In 2017, ProPublica reported that Kasowitz may be ineligible for a federal security clearance due to his alcohol abuse. After reading the articles, a currently unidentified individual sent an email to Kasowitz urging him to "resign now." Kasowitz replied with a series of profanity-laced emails, some of which took a threatening tone, writing, "I'm on you now. You are fucking with me now Let's see who you are Watch your back, bitch," as well as "Call me. Don't be afraid, you piece of shit. Stand up. If you don't call, you're just afraid." And later: "I already know where you live, I'm on you. You might as well call me. You will see me. I promise. Bro."

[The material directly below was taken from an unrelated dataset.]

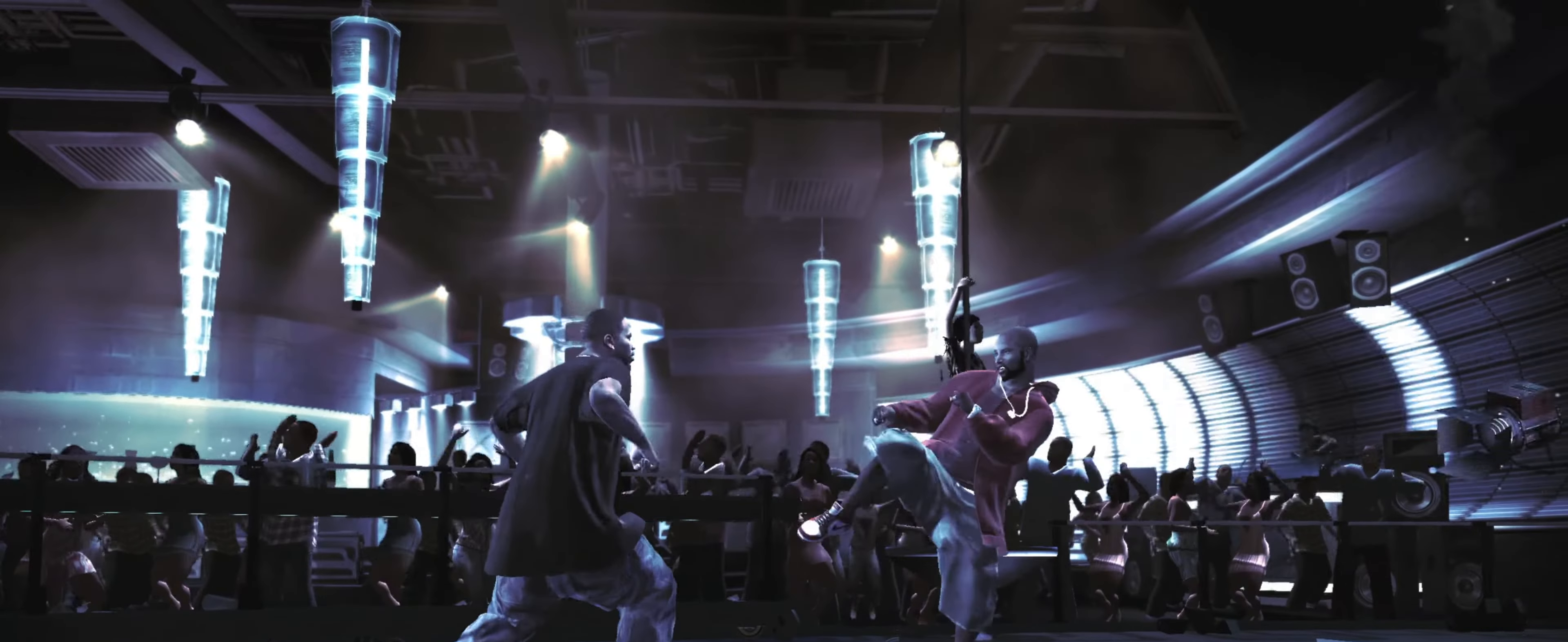
{"buttons": ["SQUARE"], "left_stick": "down-left", "right_stick": "center", "events": [[100, "L1", "up"], [184, "SQUARE", "down"], [250, "SQUARE", "up"], [367, "SQUARE", "down"], [367, "left_stick", "down"], [400, "SQUARE", "up"], [484, "left_stick", "down-left"], [500, "SQUARE", "down"]]}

The emailer forwarded the emails to the Federal Bureau of Investigation to report the threats, and Kasowitz subsequently issued a statement saying "The person sending that email is entitled to his opinion, and I should not have responded in that inappropriate manner...This is one of those times where one wishes he could reverse the clock, but of course I can't."

==Personal life==
Kasowitz is married to Lori Kasowitz, whom he met while she was working as a manager at Mayer Brown. In 2001, they created the Marc E. and Lori A. Kasowitz Scholarship at Cornell Law School. In 2007, they pledged an additional $250,000 to the law school's endowment. He and his twin brother, Stephen, established a scholarship at Hopkins School, which they attended growing up.

In recent years, Marc and Lori Kasowitz have donated hundreds of thousands of dollars to Republican causes and to Donald Trump's presidential campaign. They have also donated to Democratic politicians in the past, including President Barack Obama, President Joe Biden, and Senators Chuck Schumer, and Harry Reid.